Just ask Isaac Salas, a senior at Waynflete who faced that predicament Monday afternoon against top seed Nick Mathieu, a sophomore from Mt. Ararat in Topsham.

The solution for Salas? Nothing like a rat-a-tat-tat battering of tennis strings against forehead to sharpen one’s focus.

“It was tough,” Salas said. “I was thinking about those (set) points and I was kind of down on myself. But then, I had to keep playing, had to keep fighting.”

The second seed prevailed, winning four of the final five points in the tiebreaker and overcoming an early deficit in the second set Monday at The Racket & Fitness Center in Portland to win the Maine Principals’ Association boys’ tennis title, 7-6 (5), 6-3.

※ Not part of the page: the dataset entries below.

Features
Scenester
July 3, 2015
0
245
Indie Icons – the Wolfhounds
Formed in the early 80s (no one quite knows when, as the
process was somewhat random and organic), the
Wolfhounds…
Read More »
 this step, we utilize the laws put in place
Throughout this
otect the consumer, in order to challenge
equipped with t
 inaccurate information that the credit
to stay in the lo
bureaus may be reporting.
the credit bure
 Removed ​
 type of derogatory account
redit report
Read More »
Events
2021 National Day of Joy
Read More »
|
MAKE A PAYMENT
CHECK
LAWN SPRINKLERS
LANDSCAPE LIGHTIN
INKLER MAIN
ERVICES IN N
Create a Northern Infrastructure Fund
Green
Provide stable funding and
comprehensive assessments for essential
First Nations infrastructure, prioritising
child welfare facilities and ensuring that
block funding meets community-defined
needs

Because of rain, tournament officials moved the semifinals and finals indoors from their scheduled site at Bates College. Both Salas and Mathieu won one match Friday and two more Saturday at Colby College in Waterville before dispatching a Serbian exchange student in the semifinals Monday.

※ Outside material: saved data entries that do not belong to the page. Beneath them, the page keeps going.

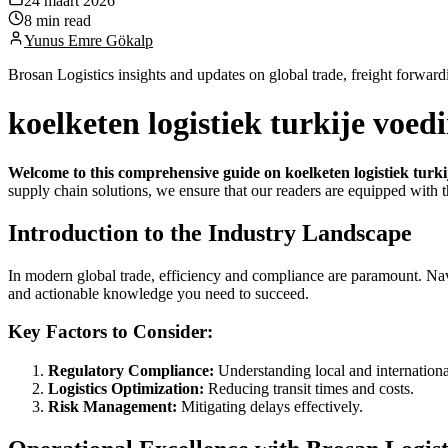
24 maart 2026
8 min read
Yunus Emre Gökalp
Brosan Logistics insights and updates on global trade, freight forward
koelketen logistiek turkije voe
Welcome to this comprehensive guide on koelketen logistiek turk
supply chain solutions, we ensure that our readers are equipped with t
Introduction to the Industry Landscape
In modern global trade, efficiency and compliance are paramount. Nav
and actionable knowledge you need to succeed.
Key Factors to Consider:
Regulatory Compliance:
Understanding local and international
Logistics Optimization:
Reducing transit times and costs.
Risk Management:
Mitigating delays effectively.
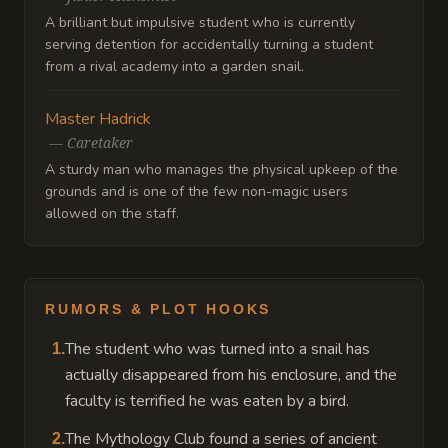
A brilliant but impulsive student who is currently
serving detention for accidentally turning a student
from a rival academy into a garden snail.
Master Hadrick
—
Caretaker
A sturdy man who manages the physical upkeep of the
grounds and is one of the few non-magic users
allowed on the staff.
RUMORS & PLOT HOOKS
The student who was turned into a snail has
1
.
actually disappeared from his enclosure, and the
faculty is terrified he was eaten by a bird.
The Mythology Club found a series of ancient
2
.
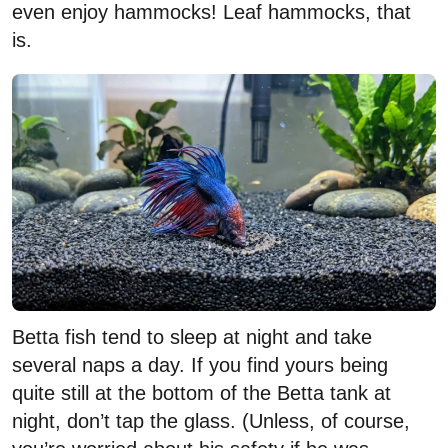
even enjoy hammocks! Leaf hammocks, that
is.
Betta fish tend to sleep at night and take
several naps a day. If you find yours being
quite still at the bottom of the Betta tank at
night, don’t tap the glass. (Unless, of course,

Salas beat No. 3 Luka Stevic of Lee Academy 6-3, 6-3, while Mathieu prevailed against No. 4 Teodor Antelj of Fryeburg Academy, 7-6 (5), 6-4.

In the final, both players came out swinging hard, blasting forehands from the baseline whenever given the opportunity.

“I really wanted to hit the ball big, to have big serves and big forehands and really be aggressive,” said Mathieu, the 2014 runner-up to Brendan McCarthy of Falmouth.

Each player held serve twice before Salas broke Mathieu with help from a wide forehand. Mathieu responded by converting his fourth break point to make it 3-all, but then netted a forehand to end the next game and fell behind 5-3.

With two opportunities to serve out the set, Salas failed to convert at both 5-4 and 6-5.

“If I would have lost the first set, it would have been so different,” Salas said. “He would have had more energy throughout the second and I would have had less.”


Mathieu took leads of 2-0, 3-2 and 4-3 in the tiebreaker. Salas pulled even at 4, then Mathieu tied it at 5, but Salas claimed the set when a second serve from Mathieu sailed long.

“It definitely is draining to know that you worked that hard and then lost by two points in the first set,” Mathieu said. “But I tried to have the best attitude that I could.”

Mathieu broke serve to start the second set, but a moment in the second game seemed to capsulize his frustration. After Salas managed a weak stab that barely kept the ball in play, Mathieu hurried to within five feet of the left post for what appeared to be an easy kill. Instead, his angled overhead smash found only net.

“That was painful,” Mathieu said. “Not painful literally, but mentally.”

Salas jumped to a 3-1 lead, made it 5-2 with a service winner and held at love in his next service game to clinch the title, unleashing a guttural yell when Mathieu’s final forehand sailed beyond the baseline.

“It’s huge,” Salas said. “It was my goal last season, and I lost to Brendan (in the semis), so it was awesome to win it this year, in my last year.”

Salas plans to continue his career at Franklin & Marshall College in Lancaster, Pennsylvania.